Michael Litt: Yeah, you know, it was amazing. Y Combinator is only a three-month program but going in to Y Combinator you know what you had was you know a couple young, runny nose gentleman who had a dream and a vision to build a product but were distracted by a lot of different things and really didn’t have a clear direction. At the end of YC, you know, we had a product that for the trailing eight-week period had grown its users and revenue by 10% per week. We had some amazing customers and some big YC related brands. At the demo day, we’d already raised about $600,000. About two weeks after demo day, we closed a $1.65 million seed financing. And you know the big difference was we went to YC with nothing in the bank and the clothes in our back and we left YC with a business about a hundred customers, real revenue and over a million and a half dollars in the bank to go and start a company in. And thee experience of having that happen over you know just three months is absolutely incredible.
Alejandro: Wow, that’s really remarkable. So I guess you were talking about fundraising, I believe this is public, but how much have you guys raised so far?
Michael Litt: Just over $70 million to date.
Alejandro: Got it. And obviously there is a multiple rounds that you guys have done so how has that valuation process matured or changed from let’s say since the minute you did your or the moment you did your fundraising at Y Combinator to perhaps your last valuation, your last round?

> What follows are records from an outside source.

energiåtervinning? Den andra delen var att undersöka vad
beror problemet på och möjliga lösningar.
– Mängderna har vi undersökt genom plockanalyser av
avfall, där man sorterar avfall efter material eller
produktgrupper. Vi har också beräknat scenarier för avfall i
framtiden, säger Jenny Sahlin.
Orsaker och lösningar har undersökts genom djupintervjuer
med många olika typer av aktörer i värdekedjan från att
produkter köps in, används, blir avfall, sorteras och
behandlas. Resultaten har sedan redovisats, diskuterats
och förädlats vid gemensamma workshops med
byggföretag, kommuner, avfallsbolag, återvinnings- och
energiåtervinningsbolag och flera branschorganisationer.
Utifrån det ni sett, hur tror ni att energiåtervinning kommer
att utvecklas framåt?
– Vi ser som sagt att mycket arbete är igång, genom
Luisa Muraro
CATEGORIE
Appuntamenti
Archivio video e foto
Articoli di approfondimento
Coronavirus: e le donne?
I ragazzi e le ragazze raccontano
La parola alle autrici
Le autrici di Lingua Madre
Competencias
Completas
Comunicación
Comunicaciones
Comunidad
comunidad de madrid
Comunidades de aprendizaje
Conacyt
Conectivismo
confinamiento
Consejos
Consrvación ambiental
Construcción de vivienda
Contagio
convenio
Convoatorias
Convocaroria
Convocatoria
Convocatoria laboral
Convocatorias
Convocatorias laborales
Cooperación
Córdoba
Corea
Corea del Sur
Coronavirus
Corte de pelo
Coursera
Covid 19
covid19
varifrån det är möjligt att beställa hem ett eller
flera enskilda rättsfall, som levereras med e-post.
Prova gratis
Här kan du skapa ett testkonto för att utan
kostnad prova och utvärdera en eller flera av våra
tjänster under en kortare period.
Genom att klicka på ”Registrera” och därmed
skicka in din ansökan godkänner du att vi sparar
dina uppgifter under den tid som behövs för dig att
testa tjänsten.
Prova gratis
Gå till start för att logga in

Michael Litt: Oh, yeah, yeah. I mean the business is you know we’ve raised more than the company was worth up to our series B just to give some context there. So absolutely in terms of pricing the company, there has been a ton of growth. Yeah, the reality is when you do raise money, you’re selling a portion of company and so that’s the price you know that financial investors are willing to pay but in the end of the day, you know, I tell this to a ton of entrepreneurs, a company is only worth when someone who is willing to pay for it and that is either the public market or a strategic acquire or a private equity firm. And you know we haven’t gone through that process yet so I almost look at the valuation to receive as part of the fundraising process as a heuristic and a general bench mark but absolutely not with the business is truly worth.
Alejandro: Got it. Got it. And I guess from a process perspective where you like looking at perhaps creating it like making it be competitive so that people would fight to get your cap table or how did you look at that?

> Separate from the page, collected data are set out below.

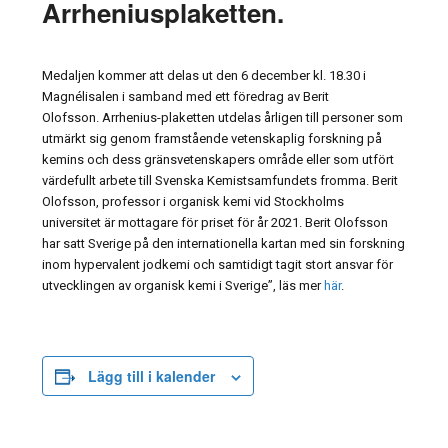
Arrheniusplaketten.
Medaljen kommer att delas ut den 6 december kl. 18.30 i
Magnélisalen i samband med ett föredrag av Berit
Olofsson. Arrhenius-plaketten utdelas årligen till personer som
utmärkt sig genom framstående vetenskaplig forskning på
kemins och dess gränsvetenskapers område eller som utfört
värdefullt arbete till Svenska Kemistsamfundets fromma. Berit
Olofsson, professor i organisk kemi vid Stockholms
universitet är mottagare för priset för år 2021. Berit Olofsson
har satt Sverige på den internationella kartan med sin forskning
inom hypervalent jodkemi och samtidigt tagit stort ansvar för
utvecklingen av organisk kemi i Sverige”, läs mer
här
.
Lägg till i kalender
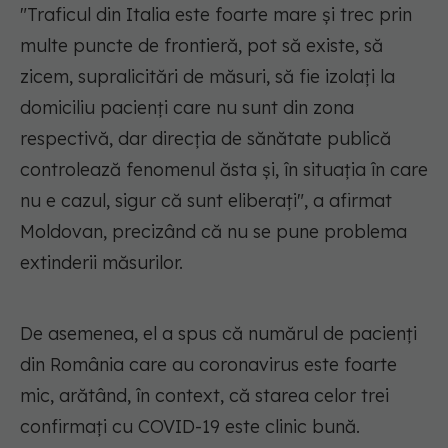
"Traficul din Italia este foarte mare şi trec prin
multe puncte de frontieră, pot să existe, să
zicem, supralicitări de măsuri, să fie izolaţi la
domiciliu pacienţi care nu sunt din zona
respectivă, dar direcţia de sănătate publică
controlează fenomenul ăsta şi, în situaţia în care
nu e cazul, sigur că sunt eliberaţi", a afirmat
Moldovan, precizând că nu se pune problema
extinderii măsurilor.
De asemenea, el a spus că numărul de pacienţi
din România care au coronavirus este foarte
mic, arătând, în context, că starea celor trei
confirmaţi cu COVID-19 este clinic bună.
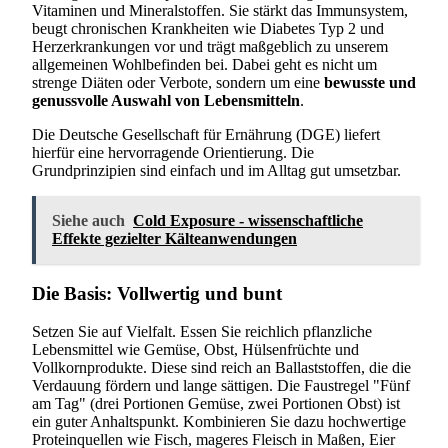
Vitaminen und Mineralstoffen. Sie stärkt das Immunsystem,
beugt chronischen Krankheiten wie Diabetes Typ 2 und
Herzerkrankungen vor und trägt maßgeblich zu unserem
allgemeinen Wohlbefinden bei. Dabei geht es nicht um
strenge Diäten oder Verbote, sondern um eine
bewusste und
genussvolle Auswahl von Lebensmitteln
.
Die Deutsche Gesellschaft für Ernährung (DGE) liefert
hierfür eine hervorragende Orientierung. Die
Grundprinzipien sind einfach und im Alltag gut umsetzbar.
Siehe auch
Cold Exposure - wissenschaftliche
Effekte gezielter Kälteanwendungen
Die Basis: Vollwertig und bunt
Setzen Sie auf Vielfalt. Essen Sie reichlich pflanzliche
Lebensmittel wie Gemüse, Obst, Hülsenfrüchte und
Vollkornprodukte. Diese sind reich an Ballaststoffen, die die
Verdauung fördern und lange sättigen. Die Faustregel "Fünf
am Tag" (drei Portionen Gemüse, zwei Portionen Obst) ist
ein guter Anhaltspunkt. Kombinieren Sie dazu hochwertige
Proteinquellen wie Fisch, mageres Fleisch in Maßen, Eier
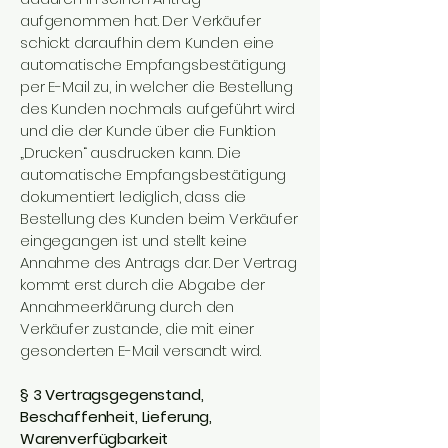
aufgenommen hat. Der Verkäufer
schickt daraufhin dem Kunden eine
automatische Empfangsbestätigung
per E-Mail zu, in welcher die Bestellung
des Kunden nochmals aufgeführt wird
und die der Kunde über die Funktion
„Drucken“ ausdrucken kann. Die
automatische Empfangsbestätigung
dokumentiert lediglich, dass die
Bestellung des Kunden beim Verkäufer
eingegangen ist und stellt keine
Annahme des Antrags dar. Der Vertrag
kommt erst durch die Abgabe der
Annahmeerklärung durch den
Verkäufer zustande, die mit einer
gesonderten E-Mail versandt wird.
§ 3 Vertragsgegenstand,
Beschaffenheit, Lieferung,
Warenverfügbarkeit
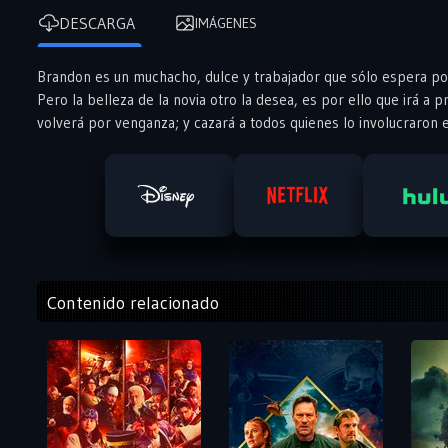
DESCARGA
IMÁGENES
Brandon es un muchacho, dulce y trabajador que sólo espera po
Pero la belleza de la novia otro la desea, es por ello que irá a
volverá por venganza; y cazará a todos quienes lo involucraron 
Contenido relacionado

Michael Litt: Yeah, you know, it’s a great question. There’s a lot of I think fallacies to fundraising. The first one is that you need to develop a pitch deck and run a formal ‘hey, I’m fundraising’ process. And to double click on that little bit, when you needed an investor for the first time, they’re plotting in their mind the beginning of the performance versus time, chart or graph, right? The first time you meet them, they’re plotting a point at zero. To get them to invest in your business at that point is very, very difficult. They know nothing about you as a person and in the early days, that’s very important to justify the investment. You know very little about the business, they might not be that much traction and they actually have no perspective as to how you’re growing or how you’re developing. But every time you meet that investor, they start plotting a point ideally further along the time graph and further up on the performance axis which is the Y axis obviously. And what we’ve always done is have great conversations with investors and update them and educate them on what we’re doing and inevitably at some point in that process, well before we need to formally raise, someone comes forward with an offer, a verbal offer, a term sheet, because they want to get in to the business. And so on that point, we’ve never created kind of a formal fundraising deck. Now each round is different and I’m happy to kind of talk about what matters at each part of the process but by no means has our fundraising been a very formally executed endeavour.
Alejandro: Got it. So did you have like a quarterly update type of email that you would send to the people that you were interested in or you know how did you manage that?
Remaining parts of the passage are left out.